• **EXERCISE INSTRUCTIONS**
From the entries below, output the line with "ring pip: (600, 898)" and each following line up to and including the line with "pinky tip: (619, 926)", exactly as written.

• **DATA RECORDS**
== Segment start ==

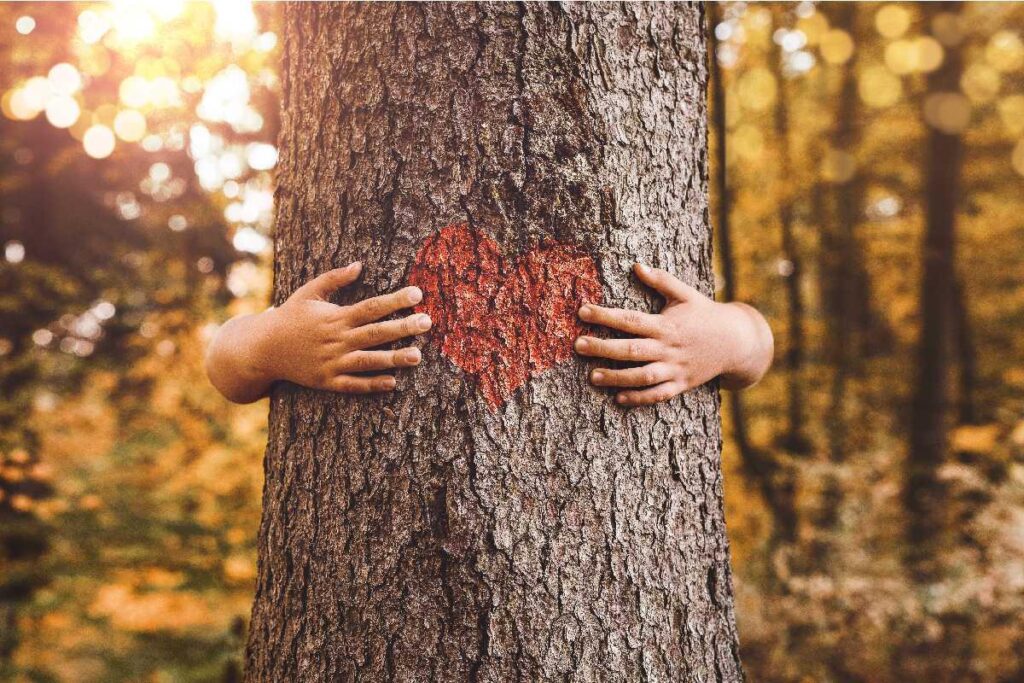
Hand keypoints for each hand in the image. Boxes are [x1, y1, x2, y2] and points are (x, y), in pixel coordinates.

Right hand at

== Segment end ==
== Segment start ==

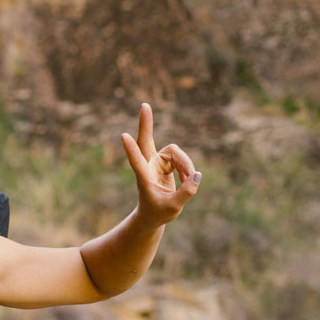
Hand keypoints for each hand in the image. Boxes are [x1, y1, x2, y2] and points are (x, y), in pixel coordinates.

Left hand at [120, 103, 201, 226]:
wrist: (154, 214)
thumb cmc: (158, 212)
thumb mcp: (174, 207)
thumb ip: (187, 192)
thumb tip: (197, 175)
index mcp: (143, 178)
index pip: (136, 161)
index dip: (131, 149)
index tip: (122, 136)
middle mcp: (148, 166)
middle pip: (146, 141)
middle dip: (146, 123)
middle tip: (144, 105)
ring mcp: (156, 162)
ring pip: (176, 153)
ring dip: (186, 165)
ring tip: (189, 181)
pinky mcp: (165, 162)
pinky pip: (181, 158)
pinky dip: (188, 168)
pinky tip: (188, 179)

== Segment end ==
== Segment start ==

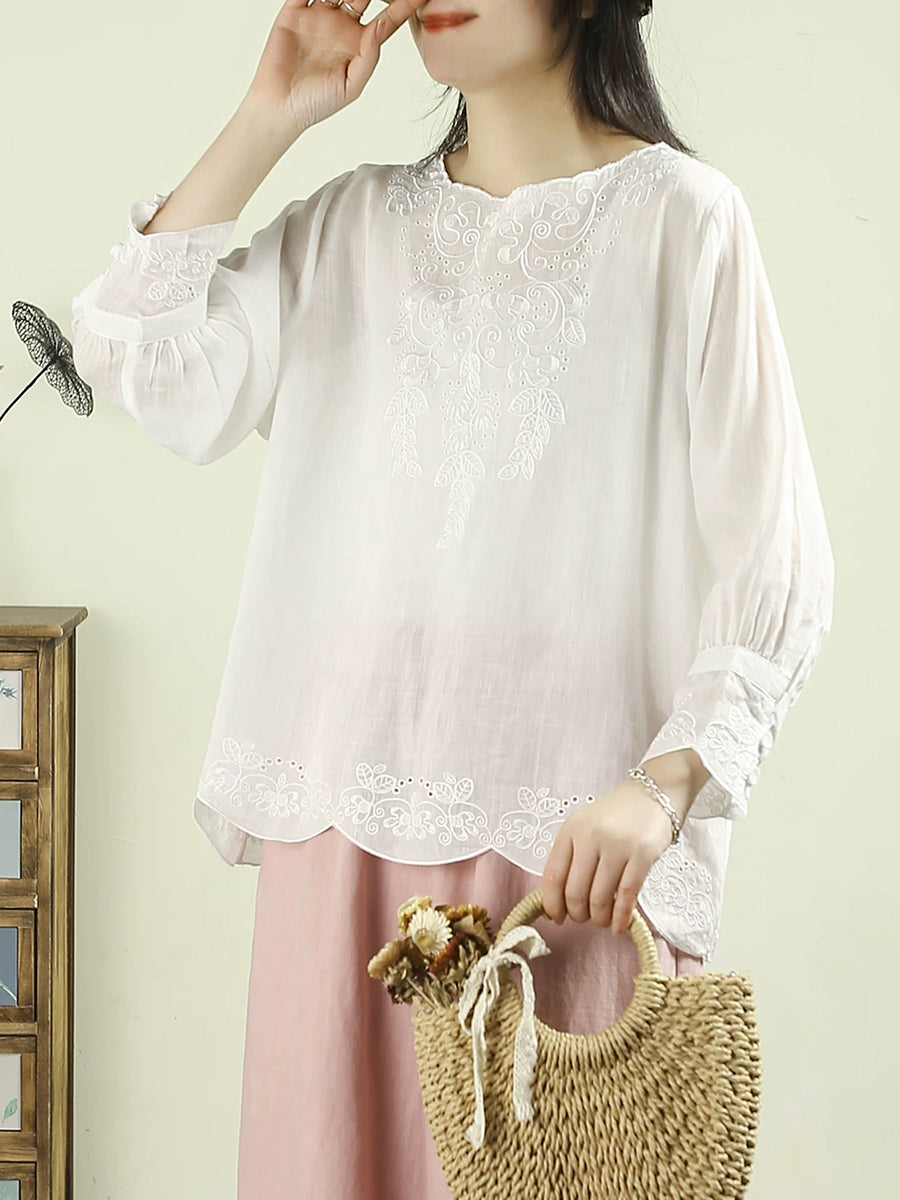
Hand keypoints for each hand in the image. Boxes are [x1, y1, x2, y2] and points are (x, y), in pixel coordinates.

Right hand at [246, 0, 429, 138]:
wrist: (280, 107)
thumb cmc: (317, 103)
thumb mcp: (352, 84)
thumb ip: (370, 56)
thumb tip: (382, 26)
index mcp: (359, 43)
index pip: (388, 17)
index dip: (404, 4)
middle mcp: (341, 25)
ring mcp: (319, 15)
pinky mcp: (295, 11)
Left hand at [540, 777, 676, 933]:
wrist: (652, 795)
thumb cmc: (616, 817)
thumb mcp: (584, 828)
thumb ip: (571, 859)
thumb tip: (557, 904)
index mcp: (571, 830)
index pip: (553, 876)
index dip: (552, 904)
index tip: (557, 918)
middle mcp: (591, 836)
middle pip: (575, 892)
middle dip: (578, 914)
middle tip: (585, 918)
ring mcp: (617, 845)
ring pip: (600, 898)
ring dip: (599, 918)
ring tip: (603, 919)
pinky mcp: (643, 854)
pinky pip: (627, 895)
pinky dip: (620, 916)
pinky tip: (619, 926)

== Segment end ==

• **ANSWER TO THIS PROBLEM**
ring pip: (600, 898)
ring dip: (599, 918)
ring tip: (603, 919)
pinky mcp: (643, 854)
pinky pip: (627, 895)
pinky dip: (620, 916)
pinky tip: (619, 926)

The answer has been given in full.